◆ **Exercise instructions**: All lines below containing the string "shoulder" are to be copied.

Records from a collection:
'''
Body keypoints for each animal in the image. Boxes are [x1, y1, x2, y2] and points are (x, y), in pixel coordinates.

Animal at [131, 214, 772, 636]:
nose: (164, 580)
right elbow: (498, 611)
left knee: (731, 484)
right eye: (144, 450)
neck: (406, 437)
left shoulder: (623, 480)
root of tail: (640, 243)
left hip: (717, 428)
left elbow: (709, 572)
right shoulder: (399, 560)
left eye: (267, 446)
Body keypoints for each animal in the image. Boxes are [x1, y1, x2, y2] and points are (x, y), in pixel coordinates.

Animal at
'''
'''
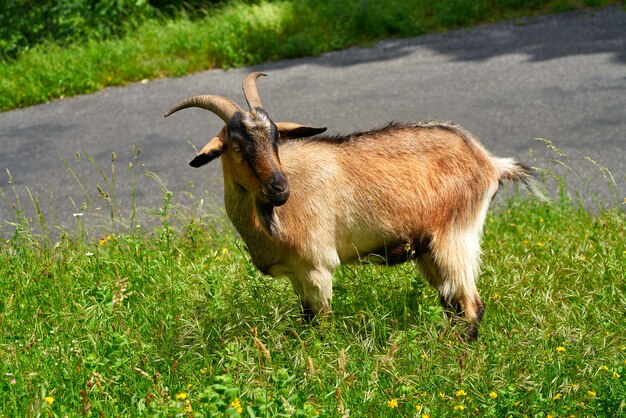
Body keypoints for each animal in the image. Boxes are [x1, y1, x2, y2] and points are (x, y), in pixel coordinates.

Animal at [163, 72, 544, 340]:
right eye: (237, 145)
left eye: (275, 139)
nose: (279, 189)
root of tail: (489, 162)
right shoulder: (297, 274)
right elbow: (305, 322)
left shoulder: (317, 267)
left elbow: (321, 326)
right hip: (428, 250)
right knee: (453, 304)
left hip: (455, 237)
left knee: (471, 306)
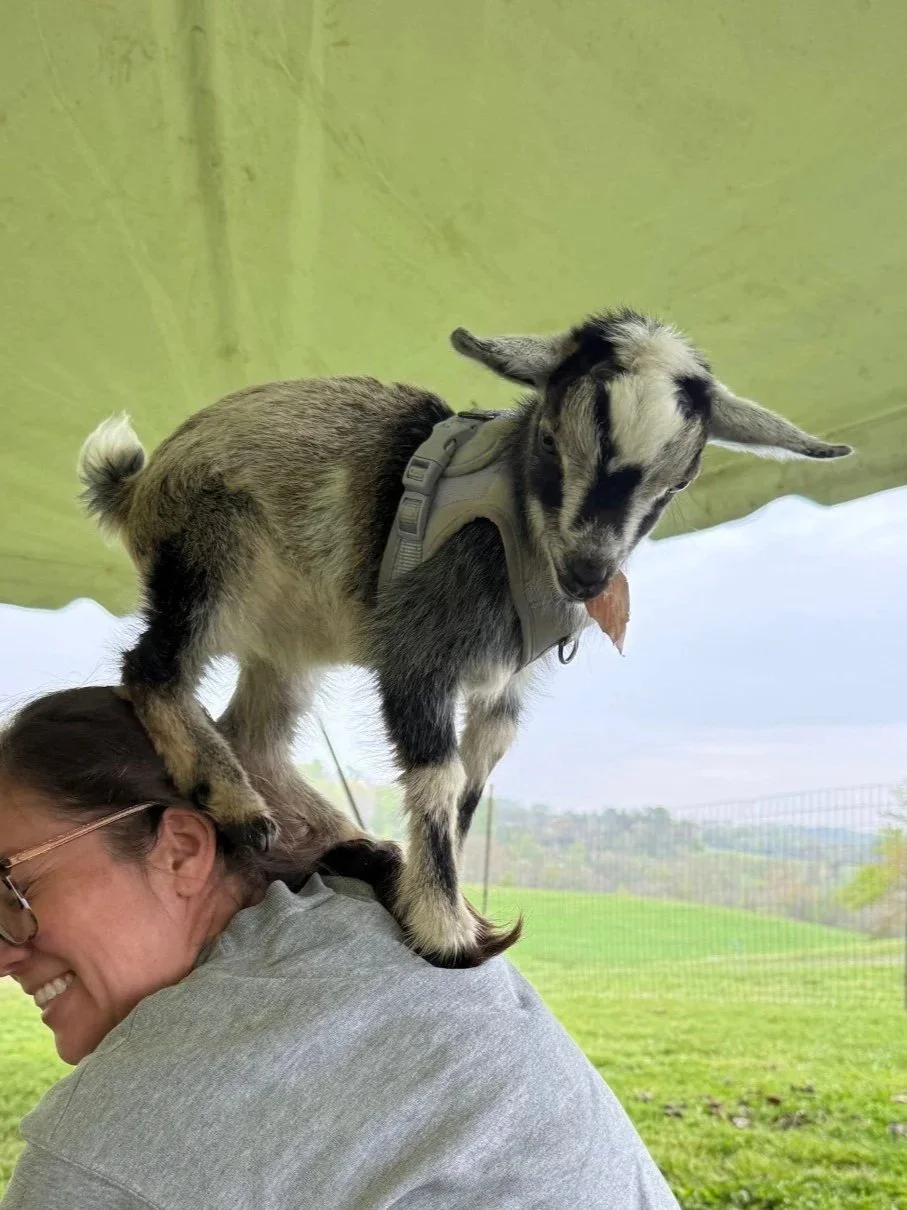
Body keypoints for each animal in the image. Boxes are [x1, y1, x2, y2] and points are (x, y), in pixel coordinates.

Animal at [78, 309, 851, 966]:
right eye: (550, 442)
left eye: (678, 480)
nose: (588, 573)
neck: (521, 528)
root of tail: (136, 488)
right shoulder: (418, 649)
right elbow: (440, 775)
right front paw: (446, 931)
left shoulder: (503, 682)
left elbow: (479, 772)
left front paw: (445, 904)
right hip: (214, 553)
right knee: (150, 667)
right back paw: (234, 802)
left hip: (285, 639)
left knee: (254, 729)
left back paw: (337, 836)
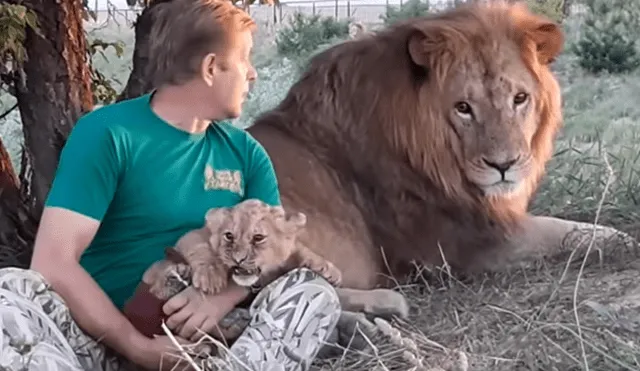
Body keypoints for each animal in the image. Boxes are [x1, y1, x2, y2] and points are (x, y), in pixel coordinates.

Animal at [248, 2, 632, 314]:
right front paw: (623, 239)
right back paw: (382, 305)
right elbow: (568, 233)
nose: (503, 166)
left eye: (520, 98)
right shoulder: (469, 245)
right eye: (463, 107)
'''
◆ **Finished task**:
left shoulder: (623, 480)
right shoulder: (399, 560)
right shoulder: (297, 274)
left shoulder: (317, 267)
right shoulder: (418, 649)
left shoulder: (503, 682)
right shoulder: (469, 245)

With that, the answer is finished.